**About this exercise**
What is needed here is an exact copy of every record below.

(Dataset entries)
============
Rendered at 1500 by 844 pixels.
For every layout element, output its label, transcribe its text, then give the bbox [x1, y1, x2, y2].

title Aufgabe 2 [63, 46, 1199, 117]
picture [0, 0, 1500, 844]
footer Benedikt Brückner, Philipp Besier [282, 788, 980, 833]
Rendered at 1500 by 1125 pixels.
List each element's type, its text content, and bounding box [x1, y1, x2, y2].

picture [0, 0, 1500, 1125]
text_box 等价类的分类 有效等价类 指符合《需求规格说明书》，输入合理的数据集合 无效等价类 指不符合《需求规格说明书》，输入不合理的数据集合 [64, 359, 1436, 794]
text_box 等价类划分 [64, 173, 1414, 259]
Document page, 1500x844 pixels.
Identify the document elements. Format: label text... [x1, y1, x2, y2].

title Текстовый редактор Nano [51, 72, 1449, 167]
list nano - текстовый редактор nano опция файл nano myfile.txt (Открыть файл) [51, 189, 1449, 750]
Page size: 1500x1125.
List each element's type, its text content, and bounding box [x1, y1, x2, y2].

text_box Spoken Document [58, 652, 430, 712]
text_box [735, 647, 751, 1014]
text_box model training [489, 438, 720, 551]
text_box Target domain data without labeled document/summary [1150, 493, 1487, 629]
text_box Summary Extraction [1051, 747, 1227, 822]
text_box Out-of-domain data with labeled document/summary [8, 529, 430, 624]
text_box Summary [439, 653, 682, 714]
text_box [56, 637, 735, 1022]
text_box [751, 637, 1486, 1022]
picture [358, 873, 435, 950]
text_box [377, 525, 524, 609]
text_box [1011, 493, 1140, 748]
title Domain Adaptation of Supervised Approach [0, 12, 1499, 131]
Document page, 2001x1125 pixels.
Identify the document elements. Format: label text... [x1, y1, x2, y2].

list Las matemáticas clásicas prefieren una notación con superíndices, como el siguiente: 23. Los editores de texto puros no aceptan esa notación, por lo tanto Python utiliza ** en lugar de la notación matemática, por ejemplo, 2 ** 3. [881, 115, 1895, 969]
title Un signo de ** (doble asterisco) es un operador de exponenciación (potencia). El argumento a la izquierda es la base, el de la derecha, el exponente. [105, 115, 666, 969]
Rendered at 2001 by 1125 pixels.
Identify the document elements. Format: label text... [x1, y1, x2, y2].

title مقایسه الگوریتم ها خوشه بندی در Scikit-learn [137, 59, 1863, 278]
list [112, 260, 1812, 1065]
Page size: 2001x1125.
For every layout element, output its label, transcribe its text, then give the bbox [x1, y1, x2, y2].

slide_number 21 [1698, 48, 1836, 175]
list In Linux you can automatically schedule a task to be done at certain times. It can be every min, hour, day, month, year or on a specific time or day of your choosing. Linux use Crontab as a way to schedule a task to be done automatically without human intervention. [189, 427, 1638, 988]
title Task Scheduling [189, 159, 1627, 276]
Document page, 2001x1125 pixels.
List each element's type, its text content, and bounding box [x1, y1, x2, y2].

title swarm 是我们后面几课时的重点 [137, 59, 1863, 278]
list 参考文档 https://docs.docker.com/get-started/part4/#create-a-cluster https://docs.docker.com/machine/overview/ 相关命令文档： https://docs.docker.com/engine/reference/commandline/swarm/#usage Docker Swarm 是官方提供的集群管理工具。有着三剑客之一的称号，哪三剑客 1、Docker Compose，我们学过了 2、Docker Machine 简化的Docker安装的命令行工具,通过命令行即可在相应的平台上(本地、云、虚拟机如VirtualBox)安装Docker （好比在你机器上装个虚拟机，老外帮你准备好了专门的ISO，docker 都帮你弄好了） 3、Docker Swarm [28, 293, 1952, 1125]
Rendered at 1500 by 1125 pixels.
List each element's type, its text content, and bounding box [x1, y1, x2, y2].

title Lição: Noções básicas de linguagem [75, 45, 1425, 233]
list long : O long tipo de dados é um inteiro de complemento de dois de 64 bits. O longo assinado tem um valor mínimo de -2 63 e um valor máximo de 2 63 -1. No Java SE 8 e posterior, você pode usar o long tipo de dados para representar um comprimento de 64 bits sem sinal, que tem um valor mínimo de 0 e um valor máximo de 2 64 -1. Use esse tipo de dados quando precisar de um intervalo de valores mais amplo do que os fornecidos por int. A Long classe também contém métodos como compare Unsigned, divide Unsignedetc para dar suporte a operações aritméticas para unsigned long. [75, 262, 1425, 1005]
============
**Task response**
Rendered at 1500 by 844 pixels.
For every layout element, output its label, transcribe its text, then give the bbox [x1, y1, x2, y2].

title Aufgabe 2 [63, 46, 1199, 117]
picture [0, 0, 1500, 844]
footer Benedikt Brückner, Philipp Besier [282, 788, 980, 833]
Rendered at 1500 by 1125 pixels.
List each element's type, its text content, and bounding box [x1, y1, x2, y2].

picture [0, 0, 1500, 1125]
text_box 等价类的分类 有效等价类 指符合《需求规格说明书》，输入合理的数据集合 无效等价类 指不符合《需求规格说明书》，输入不合理的数据集合 [64, 359, 1436, 794]
text_box 等价类划分 [64, 173, 1414, 259]
Document page, 1500x844 pixels.
Identify the document elements. Format: label text... [x1, y1, x2, y2].

title Текстовый редактор Nano [51, 72, 1449, 167]
list nano - текстовый редактор nano опция файл nano myfile.txt (Открыть файл) [51, 189, 1449, 750]
Page size: 1500x1125.
List each element's type, its text content, and bounding box [x1, y1, x2, y2].

text_box Spoken Document [58, 652, 430, 712]
text_box [735, 647, 751, 1014]
text_box model training [489, 438, 720, 551]
text_box Target domain data without labeled document/summary [1150, 493, 1487, 629]
text_box Summary Extraction [1051, 747, 1227, 822]
text_box Out-of-domain data with labeled document/summary [8, 529, 430, 624]
text_box Summary [439, 653, 682, 714]
text_box [56, 637, 735, 1022]
text_box [751, 637, 1486, 1022]
picture [358, 873, 435, 950]
text_box [377, 525, 524, 609]
text_box [1011, 493, 1140, 748]
title Domain Adaptation of Supervised Approach [0, 12, 1499, 131]
Document page, 2001x1125 pixels.
Identify the document elements. Format: label text... [x1, y1, x2, y2].

list Las matemáticas clásicas prefieren una notación con superíndices, como el siguiente: 23. Los editores de texto puros no aceptan esa notación, por lo tanto Python utiliza ** en lugar de la notación matemática, por ejemplo, 2 ** 3. [881, 115, 1895, 969]
title Un signo de ** (doble asterisco) es un operador de exponenciación (potencia). El argumento a la izquierda es la base, el de la derecha, el exponente. [105, 115, 666, 969]
Rendered at 2001 by 1125 pixels.
Identify the document elements. Format: label text... [x1, y1, x2, y2].

title مقایسه الگوریتم ها خوشه بندی در Scikit-learn [137, 59, 1863, 278]
list [112, 260, 1812, 1065]
Page size: 2001x1125.
For every layout element, output its label, transcribe its text, then give the bbox [x1, y1, x2, y2].

slide_number 21 [1698, 48, 1836, 175]
list In Linux you can automatically schedule a task to be done at certain times. It can be every min, hour, day, month, year or on a specific time or day of your choosing. Linux use Crontab as a way to schedule a task to be done automatically without human intervention. [189, 427, 1638, 988]
title Task Scheduling [189, 159, 1627, 276]
Document page, 2001x1125 pixels.
List each element's type, its text content, and bounding box [x1, y1, x2, y2].

title swarm 是我们后面几课时的重点 [137, 59, 1863, 278]
list 参考文档 https://docs.docker.com/get-started/part4/#create-a-cluster https://docs.docker.com/machine/overview/ 相关命令文档： https://docs.docker.com/engine/reference/commandline/swarm/#usage Docker Swarm 是官方提供的集群管理工具。有着三剑客之一的称号，哪三剑客 1、Docker Compose，我们学过了 2、Docker Machine 简化的Docker安装的命令行工具,通过命令行即可在相应的平台上(本地、云、虚拟机如VirtualBox)安装Docker （好比在你机器上装个虚拟机，老外帮你准备好了专门的ISO，docker 都帮你弄好了） 3、Docker Swarm [28, 293, 1952, 1125]
Rendered at 1500 by 1125 pixels.
List each element's type, its text content, and bounding box [x1, y1, x2, y2].

title Lição: Noções básicas de linguagem [75, 45, 1425, 233]
list long : O long tipo de dados é um inteiro de complemento de dois de 64 bits. O longo assinado tem um valor mínimo de -2 63 e um valor máximo de 2 63 -1. No Java SE 8 e posterior, você pode usar o long tipo de dados para representar um comprimento de 64 bits sem sinal, que tem um valor mínimo de 0 e um valor máximo de 2 64 -1. Use esse tipo de dados quando precisar de um intervalo de valores mais amplo do que os fornecidos por int. A Long classe também contém métodos como compare Unsigned, divide Unsignedetc para dar suporte a operações aritméticas para unsigned long. [75, 262, 1425, 1005]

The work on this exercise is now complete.